_Records to use:_
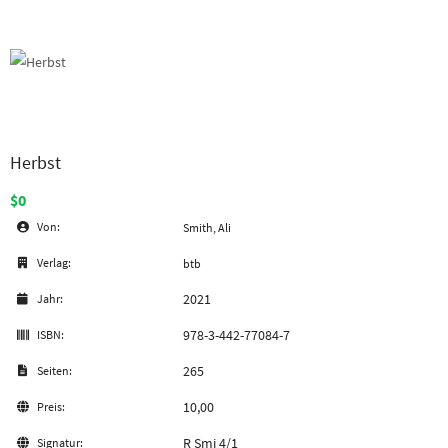
Herbst
$0
Von:
Smith, Ali
Verlag:
btb
2021
Jahr:
978-3-442-77084-7
ISBN:
265
Seiten:
10,00
Preis:
R Smi 4/1
Signatur:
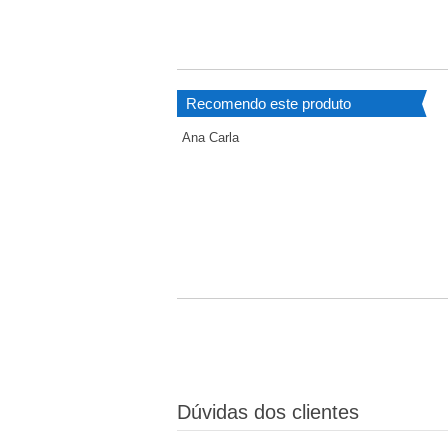
Recomendo este produto
Ana Carla
Dúvidas dos clientes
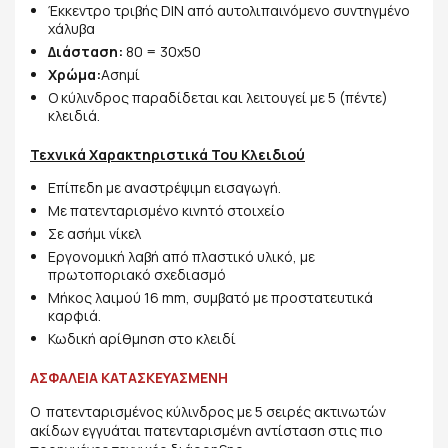
Έκκεντρο τριβής DIN από αυτολιπαινόμενο συντηγμένο
χάλυβα
Διάσταση:
80 = 30x50
Χρώμα:
Ασημί
Ο κύλινδρος παραδίδεται και λειτουγεί με 5 (πέντε)
κλειδιά.
Τεχνικά Χαρακτηριστικά Του Κλειδιού
Επίπεδη με αναστρέψιμη εισαγωγή.
Με πατενταρισμένο κινητό στοιχείο
Σε ασήμι νίκελ
Εργονομική λαβή από πλαστικό υλικό, με
πρωτοποριακό σχεδιασμό
Μήκος λαιμού 16 mm, συμβατό με προστατευτικά
καρφιά.
Κωδική αρίθμηση στο κλειδί
ΑΣΦΑΛΕΙΑ ΚΑΤΑΣΚΕΥΑΣΜΕΝΗ
Ο πατενταρισμένος κύλινδρος με 5 σειρές ακτινωτών
ακίδων εγγυάται πατενταρισμένη αντίσταση στις πιο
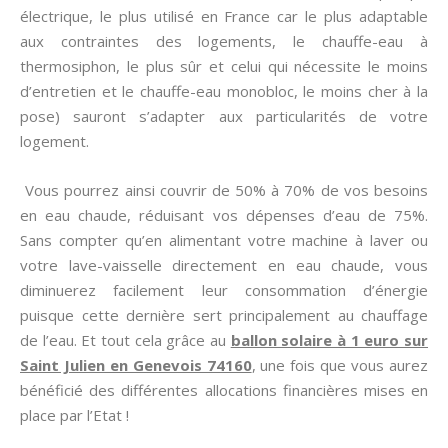
électrique, le plus utilisé en France car le plus adaptable
aux contraintes des logements, le chauffe-eau à
thermosiphon, le plus sûr et celui qui nécessite le moins
d’entretien et le chauffe-eau monobloc, le moins cher à la
pose) sauront s’adapter aux particularités de votre
logement.
Vous pourrez ainsi couvrir de 50% à 70% de vos besoins
en eau chaude, réduisant vos dépenses d’eau de 75%.
Sans compter qu’en alimentant votre machine à laver ou
votre lave-vaisselle directement en eau chaude, vous
diminuerez facilement leur consommation d’énergie
puisque cette dernière sert principalement au chauffage
de l’eau. Et tout cela grâce au
ballon solaire à 1 euro sur
Saint Julien en Genevois 74160
, une fois que vous aurez
bénéficié des différentes allocations financières mises en
place par l’Etat !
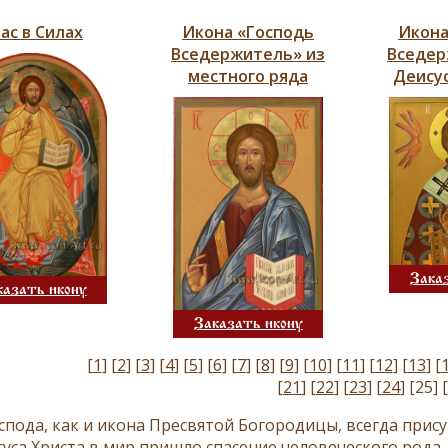
ас в Силах
Икона «Господь
Икона
Вседержитель» из
Вседер
местного ряда
Деисус
Зака
казать икону
Заказать икону
[
1
]
[
2
]
[
3
]
[
4
]
[
5
]
[
6
]
[
7
]
[
8
]
[
9
]
[
10
]
[
11
]
[
12
]
[
13
]
[
[
21
]
[
22
]
[
23
]
[
24
]
[25]
[
спода, как и икона Пресвятой Богородицы, всегда прис
уса Христа в мир пришло спасение человеческого рода, 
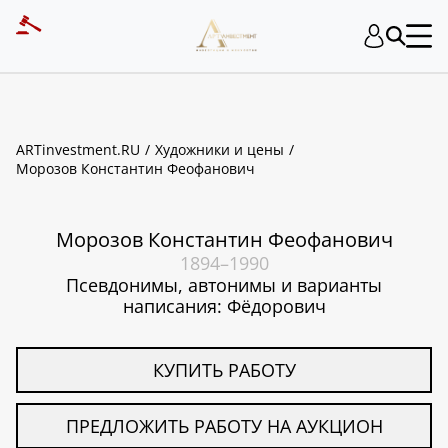
ART INVESTMENT
ARTinvestment.RU
Художники и цены
Морозов Константин Феофанович
Морозов Константин Феофанович
1894–1990
Псевдонимы, автонимы и варианты
написания: Фёдорович
КУПИТЬ РАБОТУ
ПРЕДЛОЖИТЬ РАБОТУ НА АУКЦИОН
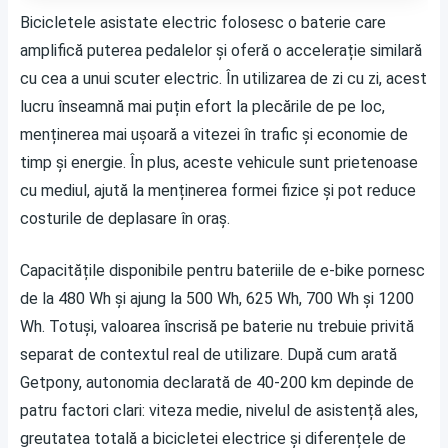
Bicicletele asistate electric folosesc o baterie care
amplifică puterea pedalelor și oferă o accelerație similară
cu cea a unui scuter electric. În utilizarea de zi cu zi, acest
lucru înseamnă mai puțin efort la plecările de pe loc,
menținerea mai ușoară a vitezei în trafic și economie de
timp și energie. În plus, aceste vehicule sunt prietenoase
cu mediul, ajută la menținerea formei fizice și pot reduce
costurile de deplasare în oraș.
Capacitățile disponibile pentru bateriile de e-bike pornesc
de la 480 Wh și ajung la 500 Wh, 625 Wh, 700 Wh și 1200
Wh. Totuși, valoarea înscrisă pe baterie nu trebuie privită
separat de contextul real de utilizare. După cum arată
Getpony
, autonomia declarată de 40-200 km depinde de
patru factori clari: viteza medie, nivelul de asistență ales,
greutatea totală a bicicletei electrice și diferențele de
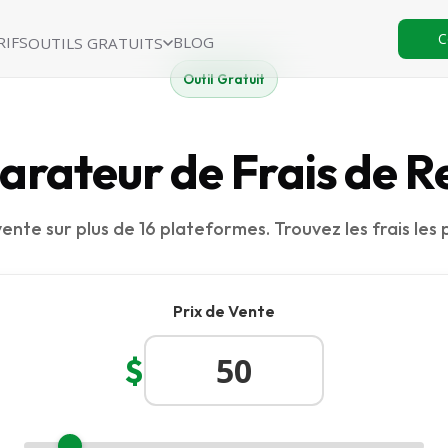
C
RIFS
BLOG
OUTILS GRATUITS
Outil Gratuit
rateur de Frais de R
ente sur plus de 16 plateformes. Trouvez les frais les p
Prix de Vente
$
Ajuster le Prix de Vente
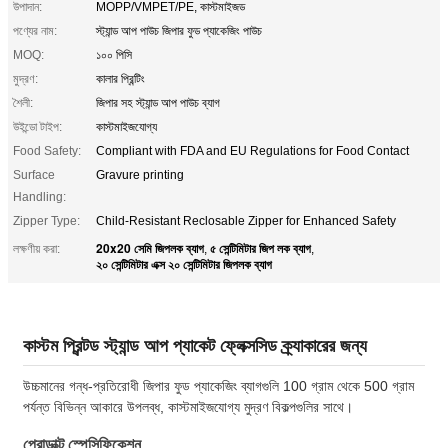
উপাদান:
MOPP/VMPET/PE, কাস্টমাইজড
পণ্যের নাম:
স্ট্যান্ড আপ পাউচ জিপার ফুড প্যাকেজিং পাউচ
MOQ:
১০০ পিসি
মুদ্রণ:
কালার প্রিন্টিং
শৈলী:
জিপার সহ স্ট্যান্ড আপ পাউচ ব্যাগ
উইন্ডো টাইপ:
কাস্টমাইজযোগ্য
Food Safety:
Compliant with FDA and EU Regulations for Food Contact
Surface
Gravure printing
Handling:
Zipper Type:
Child-Resistant Reclosable Zipper for Enhanced Safety
20x20 সেমি জিপলক ব্যাগ
৫ সেন্টিমিটার জিপ লক ব্যাগ
লক্ষণীয় করা:
,
,
২০ সেন্টিমিটার এক্স ২০ সেন্টিমিটার জিপলক ব্যাগ
কাস্টম প্রিন্টড স্ট্যান্ড আপ প্যাকেট ফ্লেক্সসিড ক্র্যাকারের জন্য
উচ্চমানের গন্ধ-প্রতিরোধী জিপার ফুড প্যাকেজিং ব্যাগগুলি 100 গ্রাম থেকে 500 গ্রাম
পর্যন্ত বিভিন্ন আকারে উপলব্ধ, কাস্টমাইজযোগ্য মুদ্রণ বিকল্পগুলির সাথে।
প্রোডাক্ট স্পেসিফিকেশন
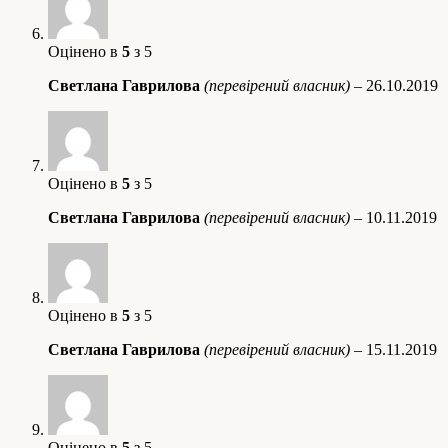
Оцінено в
5
з 5
Светлана Гаврилова
(перевірений власник)
–
26.10.2019
Оцінено в
5
з 5
Светлана Гаврилова
(перевірений власник)
–
10.11.2019
Оцінено в
5
з 5
Светлана Гаврилова
(перевірений власник)
–
15.11.2019
Оцінено в
5
з 5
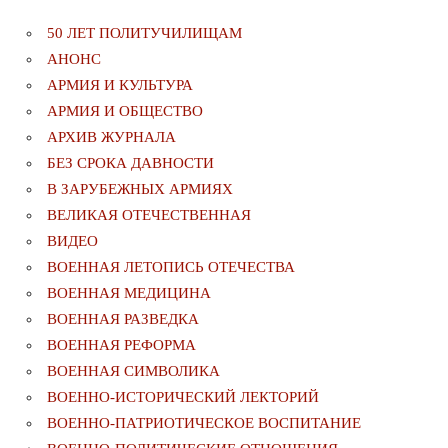
50 ЛЕТ ПОЛИТУЧИЛИЩАМ
АНОНС
АРМИЯ И КУЛЬТУРА
АРМИЯ И ОБЩЕСТВО
АРХИВ ЖУРНАЛА
БЕЗ СРОКА ДАВНОСТИ
В ЗАРУБЕЖНЫХ АРМИЯХ
ВЕЛИКАЯ ОТЕЧЕСТВЕННАЯ
ВИДЕО
ВОЕННАЯ ЛЕТОПИСЬ ОТЕЧЕСТВА
ВОЕННАЯ МЕДИЦИНА
ВОЕННАЯ РАЗВЕДКА
ВОЕННАЯ РЕФОРМА
ВОЕННАЯ СИМВОЛИКА
ВОЕННО-ИСТОРИЧЕСКИЙ ЛЕКТОРИЙ
ВОЕННО-ПАТРИОТИЧЕСКОЕ ВОСПИТАНИЕ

_Exercise details:_
Return, from the material above, each line holding the string "votre".

_Task solution:_
pose) sauront s’adapter aux particularités de votre
Sans compter qu’en alimentant votre machine à laver ou
votre lave-vaisselle directement en eau chaude, vous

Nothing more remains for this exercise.